■ Aufgabe 1: Gib den Textauszug über das Buch mit Marina Abramović zwischen „Diese Zeilen liest" und „zum Gespräch getroffen.", beides eingeschlossen, aktualisiert wieder. Ersetze dabei „Buchs" durch „Bandes".
■ Aufgabe 2: Setze den Textauszug über das Buch mit Marina Abramović nach seinem letzten Satz fort.

■ Textauszug:

«Jeannette und ich sitzen hier in der Scheune meines Hauses in Hudson. Es ist der 13. August 2015. Wir beenden gerade unsere vier Tage Gespräche, in deren Verlauf wir auf so viele Themen zu sprechen kamen. Wir denken über das Buch nach, welches daraus entstehen soll. Ich schaue in meine Notizen und sage: ‹Es handelt vom Sieg der Gewalt.› Und Jeannette wiederholt: ‹Ja, wirklich, es handelt vom Sieg über die Gewalt.›»
Diese Zeilen liest man beim Aufschlagen des Buchs Psychoanalytikerin trifft Marina Abramović. Künstlerin trifft Jeannette Fischer, das 2018 auf Deutsch und Englisch bei Scheidegger & Spiess erschien. Der gesetzte Ton deutet an, dass zwischen den beiden Frauen bei der Entstehung des Werks, das vom Verlag unlängst zum wiederholten Mal neu aufgelegt wurde, ein tiefgründiges Vertrauensverhältnis bestanden haben muss.
Aber wie ist es überhaupt zu diesem Projekt gekommen? Und wie lief das viertägige Treffen ab? Kam es dabei zum Beispiel zu dem, was wir Laien als Grenzerfahrungen taxieren würden – immerhin ging es thematisch um Bereiche wie Gewalt, Macht und Ohnmacht, auf die sich die Zürcher Psychoanalytikerin spezialisiert hat. Um dies und anderes Interessantes rund um das Making- of des Buchs zu ergründen, haben wir Jeannette Fischer zum Gespräch getroffen.
Frau Fischer, da dieses Projekt ja auf einer engen und quasi urvertrauten Beziehung zwischen Ihnen und Marina Abramović basiert, sei die Frage gestattet: Wer hat den ersten Schritt gemacht?
(lacht): Das war ich. Aber ich muss vorausschicken, dass wir uns zu diesem Zeitpunkt bereits seit 20 Jahren gekannt haben. Und in dieser langen Zeit immer wieder versucht haben, etwas zusammen zu machen.

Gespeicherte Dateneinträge
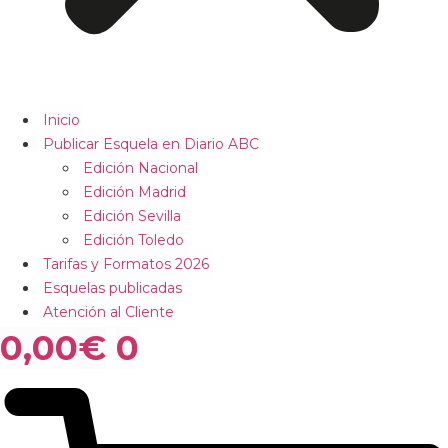
Inicio
Publicar Esquela en Diario ABC
Edición Nacional
Edición Madrid
Edición Sevilla
Edición Toledo
Tarifas y Formatos 2026
Esquelas publicadas
Atención al Cliente
0,00
€
0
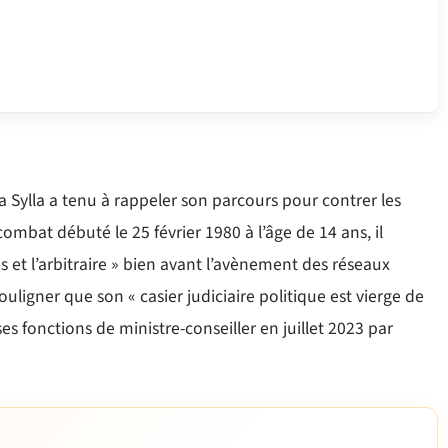
a Sylla a tenu à rappeler son parcours pour contrer les
ombat débuté le 25 février 1980 à l’âge de 14 ans, il
es et l’arbitraire » bien avant l’avènement des réseaux
uligner que son « casier judiciaire politique est vierge de
 fonctions de ministre-conseiller en juillet 2023 par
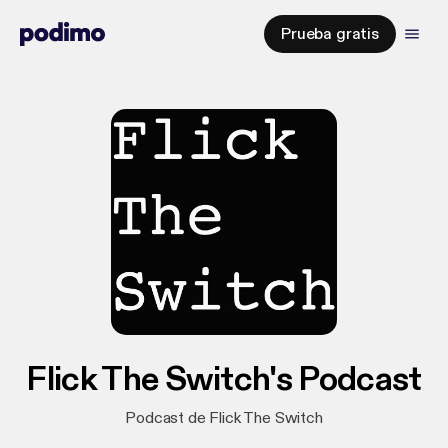
Prueba gratis
Flick The Switch's Podcast
Podcast de Flick The Switch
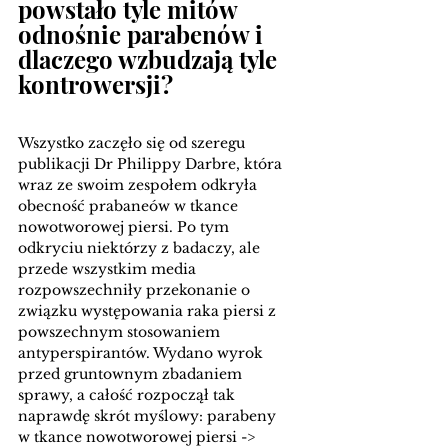
powstało tyle mitów 
odnośnie parabenów i 
dlaczego wzbudzają tyle 
kontrowersji? 
Wszystko zaczęło się od szeregu 
publikacji Dr Philippy Darbre, która 
wraz ze swoim zespołem odkryła 
obecność prabaneów w tkance 
nowotworowej piersi. Po tym 
odkryciu niektórzy z badaczy, ale 
przede wszystkim media 
rozpowszechniły przekonanie o 
związku występowania raka piersi z 
powszechnym stosowaniem 
antyperspirantów. Wydano wyrok 
przed gruntownym zbadaniem 
sprawy, a całość rozpoczął tak 
naprawdę skrót myślowy: parabeny 
w tkance nowotworowej piersi -> 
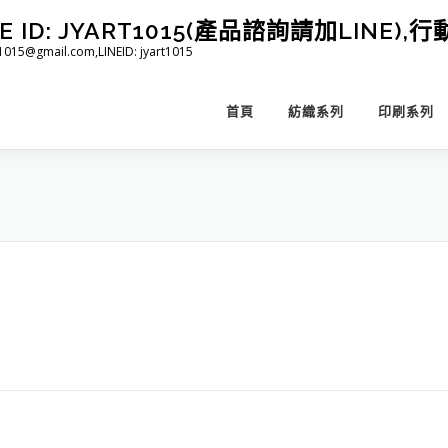
D: JYART1015(產品諮詢請加LINE),行動 
@gmail.com,LINEID: jyart1015
首頁
紡織系列
印刷系列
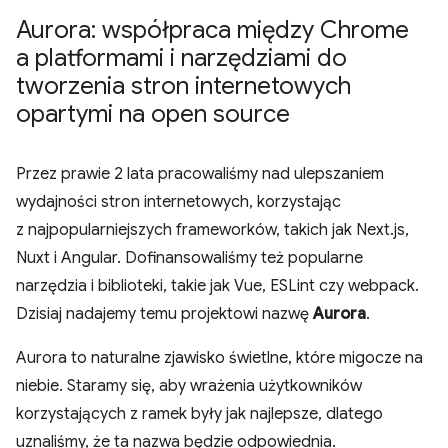
Aurora: współpraca między Chrome
a platformami i narzędziami do
tworzenia stron internetowych
opartymi na open source
Przez prawie 2 lata pracowaliśmy nad ulepszaniem
wydajności stron internetowych, korzystając
z najpopularniejszych frameworków, takich jak Next.js,
Nuxt i Angular. Dofinansowaliśmy też popularne
narzędzia i biblioteki, takie jak Vue, ESLint czy webpack.
Dzisiaj nadajemy temu projektowi nazwę
Aurora
.
Aurora to naturalne zjawisko świetlne, które migocze na
niebie. Staramy się, aby wrażenia użytkowników
korzystających z ramek były jak najlepsze, dlatego
uznaliśmy, że ta nazwa będzie odpowiednia.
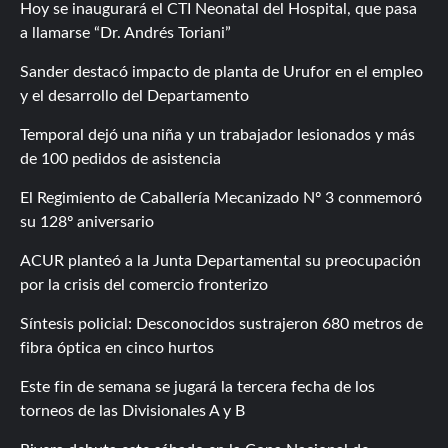
Hoy se inaugurará el CTI Neonatal del Hospital, que pasa
a llamarse “Dr. Andrés Toriani”
Sander destacó impacto de planta de Urufor en el empleo
y el desarrollo del Departamento
Temporal dejó una niña y un trabajador lesionados y más
de 100 pedidos de asistencia
El Regimiento de Caballería Mecanizado Nº 3 conmemoró
su 128º aniversario
ACUR planteó a la Junta Departamental su preocupación
por la crisis del comercio fronterizo
Síntesis policial: Desconocidos sustrajeron 680 metros de
fibra óptica en cinco hurtos
Este fin de semana se jugará la tercera fecha de los
torneos de las Divisionales A y B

■ Antwortfeld 1:
Diese Zeilen liest man beim Aufschlagen des Bandes Psychoanalytikerin trifft Marina Abramović. Künstlerin trifft Jeannette Fischer, das 2018 auf Deutsch und Englisch bei Scheidegger & Spiess erschien. Der gesetzte Ton deutet an, dass zwischen den beiden Frauen bei der Entstehung des Werks, das vom Verlag unlängst zum wiederholten Mal neu aufgelegt wurde, ein tiefgründiges Vertrauensverhältnis bestanden haben muss.
Aber wie ist es überhaupt zu diesem Projekt gekommen? Und wie lief das viertägige Treffen ab? Kam es dabei zum Beispiel zu dem, was wir Laien als Grenzerfahrungen taxieren würden – immerhin ging es thematisch um Bereiche wie Gewalt, Macht und Ohnmacht, auf die sich die Zürcher Psychoanalytikerin spezialisiert hat. Um dies und anderes Interessantes rund um das Making- of des Bandes zu ergründen, haben wir Jeannette Fischer zum Gespräch getroffen.

■ Antwortfeld 2:
Da es so lange dauerte, bis es klappte, nehme ich an, dass Sie sich eine genaue Strategie zurechtlegten, um endlich zu reüssieren.
Nein, überhaupt nicht. Im Gegenteil, es geschah völlig unforciert. Irgendwann kam mir die Idee zu dieser Gesprächsreihe zum Thema Psychoanalyse und Kunst. Ich schrieb Marina spontan an, und sie sagte umgehend zu.
Vielleicht auch, weil da bereits eine Vertrauensbasis existierte?
Das hat bestimmt geholfen. Als ich Marinas Kunst das erste Mal überhaupt wahrnahm – das war anlässlich der Ausstellung Artist Body. Public Body von 1998 in der Kunsthalle Bern –, rief ich sie kurzerhand an und bat sie um ein privates Gespräch. In diesem Gespräch hatte sie binnen weniger Minuten für das psychoanalytische Gedankengut Feuer gefangen. Da ich mich im selben Masse für ihre psychisch wie physisch extreme Performancekunst interessierte, war unser erstes Zusammenkommen sozusagen auch der Beginn unserer freundschaftlichen Beziehung. Und über all die Jahre folgten viele weitere Treffen.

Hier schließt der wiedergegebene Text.